Passage for review:

--- START ---

There are so many wonderful seasonal delights we look forward to every autumn: Gradually cooling temperatures, green leaves transitioning to crimson and ochre tones, and of course the wonderful fresh fall produce from our vegetable gardens. What is our favorite fall vegetable of all? Well of course it is the ubiquitous mascot of the autumn season- the pumpkin!
This year, we planted our Jack O’Lantern Pumpkin seeds in late May. This particular type of pumpkin is our favorite, since the fruits develop that beautiful deep orange glowing skin, and they grow to a hefty 10-18 pound size. Since they are so large, these pumpkins take 105 days to reach maturity, which means that they are just about ready to cut from the vines. Joy!

--- END ---

Excerpted data:

--- START ---

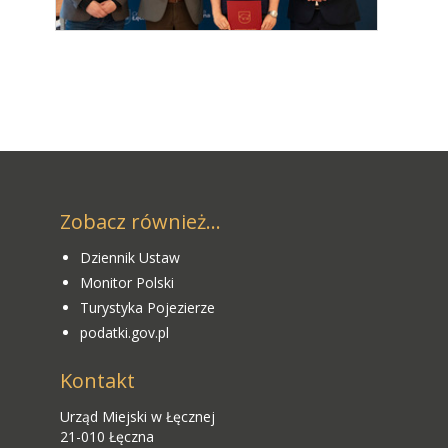
Zobacz również...
Dziennik Ustaw
Monitor Polski
Turystyka Pojezierze
podatki.gov.pl
Kontakt
Urząd Miejski w Łęcznej
21-010 Łęczna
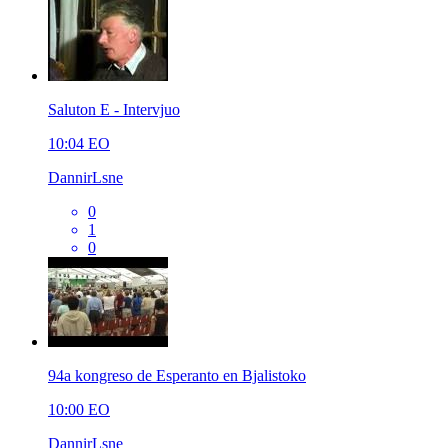
Saluton E - Intervjuo
10:04
EO
DannirLsne
0
1
0
94a kongreso de Esperanto en Bjalistoko
10:00
EO
DannirLsne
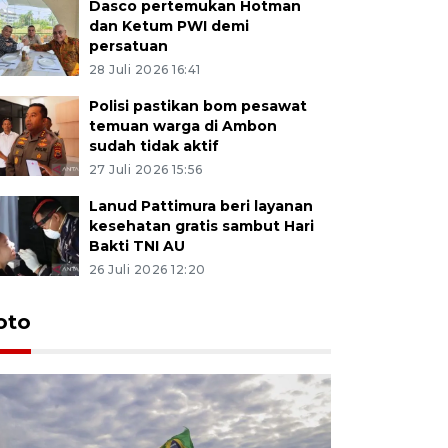
Dasco pertemukan Hotman
dan Ketum PWI demi
persatuan
28 Juli 2026 16:41
Polisi pastikan bom pesawat
temuan warga di Ambon
sudah tidak aktif
27 Juli 2026 15:56
Lanud Pattimura beri layanan
kesehatan gratis sambut Hari
Bakti TNI AU
26 Juli 2026 12:20
Euforia s
oto
Ternate
4 Juli 2026 11:1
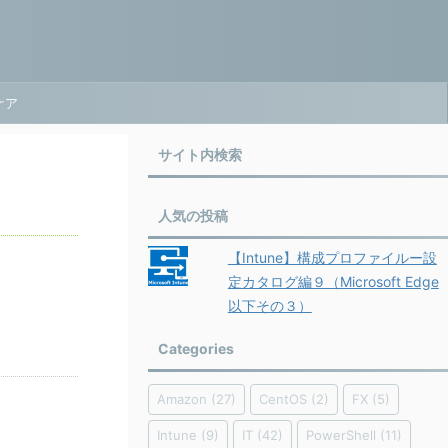
ケア
サイト内検索
人気の投稿
【Intune】構成プロファイルー設
定カタログ編９（Microsoft Edge
以下その３）
Categories
Amazon
(27)
CentOS
(2)
FX
(5)
Intune
(9)
IT
(42)
PowerShell
(11)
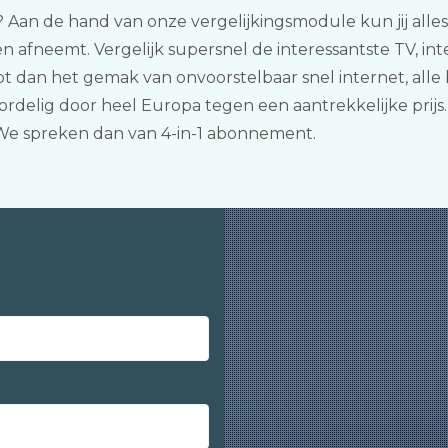
n? Aan de hand van onze vergelijkingsmodule kun jij alles
 afneemt. Vergelijk supersnel de interessantste TV, in
ebt dan het gemak van onvoorstelbaar snel internet, all
ordelig door heel Europa tegen een aantrekkelijke prijs. 
We spreken dan van 4-in-1 abonnement.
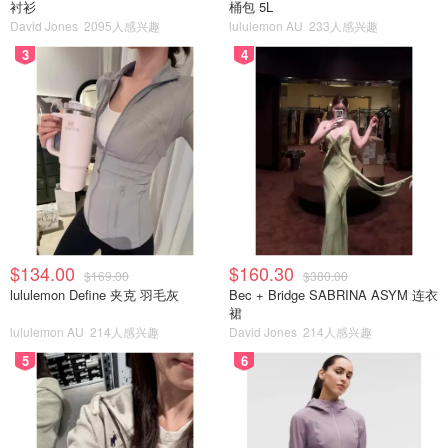
衬衫
桶包 5L
David Jones
2095人感兴趣
lululemon AU
233人感兴趣
3
4
$134.00
$160.30
$169.00
$380.00
lululemon Define 夹克 羽毛灰
Bec + Bridge SABRINA ASYM 连衣
裙
lululemon AU
214人感兴趣
David Jones
214人感兴趣
5
6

--- END ---

Requirement 1: Please revise the part of the pumpkin piece that opens with "There are so" and closes with "the vines. Joy!", changing "autumn" to "fall".
Requirement 2: Carry the pumpkin piece forward from its final sentence.

Exercise answer 1:
There are so many wonderful seasonal delights we look forward to every fall: Gradually cooling temperatures, green leaves transitioning to crimson and ochre tones, and of course the wonderful fresh fall produce from our vegetable gardens. What is our favorite fall vegetable of all? Well of course it is the ubiquitous mascot of the fall season- the pumpkin!
This year, we planted our Jack O’Lantern Pumpkin seeds in late May. This particular type of pumpkin is our favorite, since the fruits develop that beautiful deep orange glowing skin, and they grow to a hefty 10-18 pound size. Since they are so large, these pumpkins take 105 days to reach maturity, which means that they are just about ready to cut from the vines. Joy!

Exercise answer 2:
Each year we, of course, simply cannot resist carving a huge, gaping grin into at least one of our pumpkins. Jack O’Lantern carving is certainly a nostalgic little walk down the lanes of our memory. But this year, we’re reserving 5 of our proudly sown, grown, and harvested pumpkins for some cool and unusual uses. Check out these 5 unexpected uses for your fall pumpkins:
1. Pumpkin as a Flower Pot
A pumpkin can make a beautiful centerpiece or front step adornment when used as a flower pot or vase. To make your own, start by cutting the top off of your pumpkin. Cut around the stem to create a hole about 6 inches in diameter. It should be large enough to accommodate the flowers and/or foliage you wish to use. Scoop the goop and seeds out of the inside of the pumpkin. (Keep these and set them aside if you wish to use them for baking.) If you wish to use your pumpkin as a vase, place a glass vase, plastic cup, or empty coffee can inside the pumpkin. It should be filled 3/4 full of water and just a drop or two of standard bleach. You can then arrange your cut flowers however you would like them. If you wish to use a potted plant, lower your potted plant into the pumpkin. Make sure that neither a vase nor a pot will drain or leak into the pumpkin. It should be kept as cool and dry as possible.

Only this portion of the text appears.